Questionable Ethics On 3D Scanning Services for Bone Printing

3D scanning services

3D scanning services help in a difficult situation

We are all in love with new technology; we go for the latest iPhone, AirPods, and gadgets to make life easier. Technology has advanced so far beyond our reach and out of our control that there are now controversial ethical issues involved when using the latest technology.

How does someone maintain a sense of privacy in a technological world that sees absolutely everything? How does it feel when your skeletal structure, your very being, is downloaded and saved in the cloud? These are all ethical questions that are now surfacing due to the rise in creating bone replicas through 3D scanning Services.

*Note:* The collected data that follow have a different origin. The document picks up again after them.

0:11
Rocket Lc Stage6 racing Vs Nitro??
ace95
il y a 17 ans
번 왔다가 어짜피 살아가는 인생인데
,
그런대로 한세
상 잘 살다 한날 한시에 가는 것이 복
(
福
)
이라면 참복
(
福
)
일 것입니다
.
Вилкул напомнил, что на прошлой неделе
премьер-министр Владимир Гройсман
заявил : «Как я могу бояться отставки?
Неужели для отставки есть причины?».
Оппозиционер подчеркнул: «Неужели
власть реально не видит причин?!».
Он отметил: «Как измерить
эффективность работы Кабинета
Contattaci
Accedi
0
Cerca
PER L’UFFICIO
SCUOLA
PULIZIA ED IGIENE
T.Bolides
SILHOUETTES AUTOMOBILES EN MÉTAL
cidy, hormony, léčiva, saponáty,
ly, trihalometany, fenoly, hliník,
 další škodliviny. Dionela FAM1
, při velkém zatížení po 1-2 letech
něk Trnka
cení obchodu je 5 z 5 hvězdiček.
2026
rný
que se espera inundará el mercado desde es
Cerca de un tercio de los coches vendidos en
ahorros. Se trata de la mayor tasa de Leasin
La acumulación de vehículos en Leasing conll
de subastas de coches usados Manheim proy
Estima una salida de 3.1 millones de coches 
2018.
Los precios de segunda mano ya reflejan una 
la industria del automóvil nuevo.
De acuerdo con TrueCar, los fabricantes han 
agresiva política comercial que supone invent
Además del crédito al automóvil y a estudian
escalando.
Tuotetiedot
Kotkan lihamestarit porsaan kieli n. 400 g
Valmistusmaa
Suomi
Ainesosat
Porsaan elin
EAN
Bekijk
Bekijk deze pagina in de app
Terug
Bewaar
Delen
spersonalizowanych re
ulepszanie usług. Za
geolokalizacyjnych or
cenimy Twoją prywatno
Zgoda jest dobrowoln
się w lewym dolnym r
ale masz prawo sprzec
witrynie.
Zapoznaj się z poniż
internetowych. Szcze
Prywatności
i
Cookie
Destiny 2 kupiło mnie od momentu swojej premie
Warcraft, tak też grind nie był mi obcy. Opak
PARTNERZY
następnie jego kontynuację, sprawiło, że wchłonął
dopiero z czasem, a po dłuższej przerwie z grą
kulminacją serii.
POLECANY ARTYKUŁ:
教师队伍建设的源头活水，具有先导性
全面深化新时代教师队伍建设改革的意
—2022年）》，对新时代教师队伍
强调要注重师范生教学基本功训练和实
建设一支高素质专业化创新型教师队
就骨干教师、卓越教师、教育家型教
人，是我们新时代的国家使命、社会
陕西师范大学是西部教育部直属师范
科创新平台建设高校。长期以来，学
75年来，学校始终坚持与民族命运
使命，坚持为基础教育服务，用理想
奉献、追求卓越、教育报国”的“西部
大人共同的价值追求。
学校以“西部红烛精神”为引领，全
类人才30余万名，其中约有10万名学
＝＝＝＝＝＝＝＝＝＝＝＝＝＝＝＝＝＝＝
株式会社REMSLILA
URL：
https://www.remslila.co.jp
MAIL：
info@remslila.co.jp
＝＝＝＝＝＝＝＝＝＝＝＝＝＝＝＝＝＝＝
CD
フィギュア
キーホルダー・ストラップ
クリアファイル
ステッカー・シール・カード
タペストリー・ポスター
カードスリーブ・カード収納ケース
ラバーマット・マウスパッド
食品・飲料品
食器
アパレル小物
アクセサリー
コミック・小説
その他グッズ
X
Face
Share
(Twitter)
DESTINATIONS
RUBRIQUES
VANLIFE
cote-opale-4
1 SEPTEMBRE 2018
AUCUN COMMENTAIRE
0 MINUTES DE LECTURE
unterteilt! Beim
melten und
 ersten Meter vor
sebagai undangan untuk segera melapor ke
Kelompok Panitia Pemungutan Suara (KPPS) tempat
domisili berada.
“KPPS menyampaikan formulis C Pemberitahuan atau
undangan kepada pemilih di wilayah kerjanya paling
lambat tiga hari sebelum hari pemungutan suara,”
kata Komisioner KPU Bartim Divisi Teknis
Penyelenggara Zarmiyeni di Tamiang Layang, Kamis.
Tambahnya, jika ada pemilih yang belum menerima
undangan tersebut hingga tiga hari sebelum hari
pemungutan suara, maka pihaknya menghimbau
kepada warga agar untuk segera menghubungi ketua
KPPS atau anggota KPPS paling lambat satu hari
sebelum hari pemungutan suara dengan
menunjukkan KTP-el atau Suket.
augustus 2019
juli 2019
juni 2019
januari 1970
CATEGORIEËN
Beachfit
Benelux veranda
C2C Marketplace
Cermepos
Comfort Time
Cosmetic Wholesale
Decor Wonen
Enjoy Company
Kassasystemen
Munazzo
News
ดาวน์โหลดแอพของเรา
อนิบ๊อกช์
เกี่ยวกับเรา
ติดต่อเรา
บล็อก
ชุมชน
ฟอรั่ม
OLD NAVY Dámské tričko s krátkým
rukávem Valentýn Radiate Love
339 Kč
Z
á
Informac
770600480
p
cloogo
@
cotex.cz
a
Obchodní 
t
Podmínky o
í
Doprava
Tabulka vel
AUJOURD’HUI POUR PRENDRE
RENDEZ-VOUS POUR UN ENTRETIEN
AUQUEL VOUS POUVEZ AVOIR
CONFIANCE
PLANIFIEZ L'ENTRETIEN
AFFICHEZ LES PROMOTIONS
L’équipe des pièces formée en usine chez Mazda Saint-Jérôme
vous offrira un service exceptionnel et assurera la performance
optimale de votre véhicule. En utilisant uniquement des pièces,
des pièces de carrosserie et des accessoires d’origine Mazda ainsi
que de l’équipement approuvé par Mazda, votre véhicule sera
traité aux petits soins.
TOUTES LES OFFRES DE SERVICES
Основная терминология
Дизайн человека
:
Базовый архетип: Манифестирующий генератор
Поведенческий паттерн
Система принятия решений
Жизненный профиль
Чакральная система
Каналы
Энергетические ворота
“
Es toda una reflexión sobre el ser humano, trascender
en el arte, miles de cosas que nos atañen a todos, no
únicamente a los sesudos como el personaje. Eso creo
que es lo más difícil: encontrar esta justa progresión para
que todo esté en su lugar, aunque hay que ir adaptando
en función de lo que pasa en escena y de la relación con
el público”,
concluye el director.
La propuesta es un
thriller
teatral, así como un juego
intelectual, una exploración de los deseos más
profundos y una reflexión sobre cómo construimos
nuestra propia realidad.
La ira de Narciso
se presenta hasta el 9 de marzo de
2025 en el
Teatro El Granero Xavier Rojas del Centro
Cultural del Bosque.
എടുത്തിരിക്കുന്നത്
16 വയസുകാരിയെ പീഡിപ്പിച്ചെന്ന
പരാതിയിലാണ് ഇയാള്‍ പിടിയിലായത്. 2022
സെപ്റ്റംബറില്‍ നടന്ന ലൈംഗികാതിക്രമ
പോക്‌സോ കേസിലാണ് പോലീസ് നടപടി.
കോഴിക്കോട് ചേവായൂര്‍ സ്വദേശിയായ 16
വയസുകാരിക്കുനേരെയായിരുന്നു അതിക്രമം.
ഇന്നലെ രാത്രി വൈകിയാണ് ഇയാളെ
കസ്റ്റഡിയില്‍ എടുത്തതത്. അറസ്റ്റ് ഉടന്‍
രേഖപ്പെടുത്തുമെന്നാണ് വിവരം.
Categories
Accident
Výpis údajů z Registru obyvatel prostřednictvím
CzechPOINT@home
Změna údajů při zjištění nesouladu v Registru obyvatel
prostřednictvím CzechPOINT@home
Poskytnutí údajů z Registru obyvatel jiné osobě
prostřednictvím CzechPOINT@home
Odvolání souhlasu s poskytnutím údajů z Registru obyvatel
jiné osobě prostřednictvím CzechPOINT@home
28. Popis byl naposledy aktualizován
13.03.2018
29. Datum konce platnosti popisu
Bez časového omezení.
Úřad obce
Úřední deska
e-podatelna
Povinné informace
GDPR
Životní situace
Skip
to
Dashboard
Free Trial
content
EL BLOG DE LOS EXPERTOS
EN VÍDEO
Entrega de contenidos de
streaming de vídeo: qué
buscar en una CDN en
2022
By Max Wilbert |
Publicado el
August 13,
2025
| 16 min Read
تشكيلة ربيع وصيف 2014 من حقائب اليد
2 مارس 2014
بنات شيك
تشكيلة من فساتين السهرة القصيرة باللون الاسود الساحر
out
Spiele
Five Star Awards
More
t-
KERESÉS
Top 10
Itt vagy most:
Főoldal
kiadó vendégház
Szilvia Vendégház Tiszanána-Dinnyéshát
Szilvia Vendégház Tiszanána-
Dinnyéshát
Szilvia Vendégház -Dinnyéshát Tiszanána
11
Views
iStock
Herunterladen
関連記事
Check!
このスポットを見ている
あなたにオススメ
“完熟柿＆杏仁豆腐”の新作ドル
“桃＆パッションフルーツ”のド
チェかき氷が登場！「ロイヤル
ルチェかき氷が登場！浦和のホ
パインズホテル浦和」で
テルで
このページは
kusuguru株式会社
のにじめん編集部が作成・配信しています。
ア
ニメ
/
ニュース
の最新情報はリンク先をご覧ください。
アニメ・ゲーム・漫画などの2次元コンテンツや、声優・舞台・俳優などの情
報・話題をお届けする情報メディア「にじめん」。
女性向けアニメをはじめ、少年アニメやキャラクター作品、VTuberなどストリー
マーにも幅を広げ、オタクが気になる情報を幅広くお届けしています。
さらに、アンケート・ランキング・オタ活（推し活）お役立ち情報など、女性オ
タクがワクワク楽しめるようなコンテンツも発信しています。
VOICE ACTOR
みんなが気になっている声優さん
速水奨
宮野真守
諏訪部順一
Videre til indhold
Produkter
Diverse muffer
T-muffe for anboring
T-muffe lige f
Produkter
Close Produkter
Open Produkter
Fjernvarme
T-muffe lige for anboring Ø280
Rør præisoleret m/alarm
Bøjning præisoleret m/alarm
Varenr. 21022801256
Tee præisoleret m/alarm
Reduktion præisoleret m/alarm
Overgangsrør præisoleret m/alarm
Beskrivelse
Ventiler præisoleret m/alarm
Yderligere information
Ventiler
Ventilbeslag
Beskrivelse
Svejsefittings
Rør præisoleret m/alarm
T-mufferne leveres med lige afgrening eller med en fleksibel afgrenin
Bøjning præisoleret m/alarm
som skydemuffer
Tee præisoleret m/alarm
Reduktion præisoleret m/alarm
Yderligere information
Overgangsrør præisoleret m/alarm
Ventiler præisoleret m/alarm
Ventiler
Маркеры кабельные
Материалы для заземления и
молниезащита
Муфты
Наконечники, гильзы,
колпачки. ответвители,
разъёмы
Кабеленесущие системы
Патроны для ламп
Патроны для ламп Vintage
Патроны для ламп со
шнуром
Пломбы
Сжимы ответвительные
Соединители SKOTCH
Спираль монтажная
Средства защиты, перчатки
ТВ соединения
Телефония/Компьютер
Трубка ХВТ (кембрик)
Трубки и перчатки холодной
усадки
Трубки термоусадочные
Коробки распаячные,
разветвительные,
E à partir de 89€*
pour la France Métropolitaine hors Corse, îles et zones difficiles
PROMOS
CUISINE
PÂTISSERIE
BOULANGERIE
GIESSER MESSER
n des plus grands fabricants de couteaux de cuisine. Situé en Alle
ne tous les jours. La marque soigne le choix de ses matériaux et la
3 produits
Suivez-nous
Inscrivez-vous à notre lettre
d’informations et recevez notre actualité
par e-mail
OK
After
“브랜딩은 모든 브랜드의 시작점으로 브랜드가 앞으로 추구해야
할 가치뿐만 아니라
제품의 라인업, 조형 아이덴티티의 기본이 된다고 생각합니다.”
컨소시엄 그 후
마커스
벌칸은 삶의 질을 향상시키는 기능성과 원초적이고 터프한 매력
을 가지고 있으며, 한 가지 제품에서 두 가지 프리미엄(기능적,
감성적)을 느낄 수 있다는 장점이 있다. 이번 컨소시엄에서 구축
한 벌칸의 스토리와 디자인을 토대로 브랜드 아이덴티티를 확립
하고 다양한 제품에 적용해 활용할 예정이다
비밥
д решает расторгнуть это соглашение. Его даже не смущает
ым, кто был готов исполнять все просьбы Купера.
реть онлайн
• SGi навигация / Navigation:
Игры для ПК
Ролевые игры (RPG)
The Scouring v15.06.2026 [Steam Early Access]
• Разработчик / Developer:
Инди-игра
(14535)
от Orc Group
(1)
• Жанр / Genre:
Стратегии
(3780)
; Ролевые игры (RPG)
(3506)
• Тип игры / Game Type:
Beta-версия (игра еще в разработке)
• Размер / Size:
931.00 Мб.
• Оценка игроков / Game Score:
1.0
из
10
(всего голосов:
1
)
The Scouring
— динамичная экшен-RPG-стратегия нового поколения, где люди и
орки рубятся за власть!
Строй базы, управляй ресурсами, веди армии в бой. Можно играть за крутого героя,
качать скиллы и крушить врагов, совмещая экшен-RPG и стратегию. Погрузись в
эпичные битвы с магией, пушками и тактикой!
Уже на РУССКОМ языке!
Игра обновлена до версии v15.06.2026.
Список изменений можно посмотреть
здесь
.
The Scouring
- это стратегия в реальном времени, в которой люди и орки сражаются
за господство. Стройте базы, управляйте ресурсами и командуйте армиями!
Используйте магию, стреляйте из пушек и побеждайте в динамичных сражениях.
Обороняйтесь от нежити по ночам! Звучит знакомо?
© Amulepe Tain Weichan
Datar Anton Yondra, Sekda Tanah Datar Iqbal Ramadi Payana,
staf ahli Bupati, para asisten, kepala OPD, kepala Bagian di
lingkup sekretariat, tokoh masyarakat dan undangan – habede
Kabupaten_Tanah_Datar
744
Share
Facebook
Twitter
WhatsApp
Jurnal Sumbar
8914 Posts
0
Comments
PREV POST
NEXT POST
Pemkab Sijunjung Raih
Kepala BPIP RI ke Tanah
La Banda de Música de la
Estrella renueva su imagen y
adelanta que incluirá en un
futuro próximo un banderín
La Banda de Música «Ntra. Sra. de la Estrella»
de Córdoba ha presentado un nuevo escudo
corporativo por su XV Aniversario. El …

3D scanning Services is the process of moving real-world objects into cyberspace, it can collect all sorts of data. This includes appearance, dimensions, and shape. 3D scanning services started in the 1960s and, since then, has come a long way, storing all of the data in the cloud.

Researchers for museums and anthropologists have found that they can create actual bone replicas using 3D scanners, which is also a very cheap process considering all of the work it takes. Each scan can give exact breaks, cuts, dimensions, the accuracy of using a 3D scanner is unbeatable. Making bone replicas by hand is tedious work, and not always accurate.

The laws on replicating bones can be tricky, especially when we are talking about human remains. Each country has its own set of laws on how human remains can be used by law for research. It’s a tricky area and is currently mostly limited to museum collections containing human remains.

Ericka L’Abbé, a forensic anthropologist at the University of Pretoria in South Africa, states, “When someone downloads these skulls and reconstructs them, it becomes their data, their property.”

This becomes a major ethical problem when concerning human remains. Owning data is not against the law, but owning the right to a person’s skeletal structure, and a replica of someone’s body can raise some concerning issues if the research team isn’t honest. Anyone can take these replicas and use it for private use, and this could cause some serious violations.

Ericka L’Abbé is currently working in Gauteng Provence in South Africa with the local police to identify bodies that are discovered throughout the region. More than 20,000 unidentified bodies are found from murder in this region. Creating replicas to study these bodies can help identify the human remains giving them back to their family without destroying the original bone structure; this can be incredibly important to some families. But what do you do with the data once the original is sent back home? How do you keep this data ethically?

In some developing countries, medical students and researchers don’t have the option to study skeletal structure any other way except for through CAD (computer-aided design) programs. 3D scanning services give these students and researchers opportunities they would not have otherwise.

3D scanning services have made research more accessible, but ethical dilemmas must be solved to take the research further and help countries to the fullest extent with the best outcome.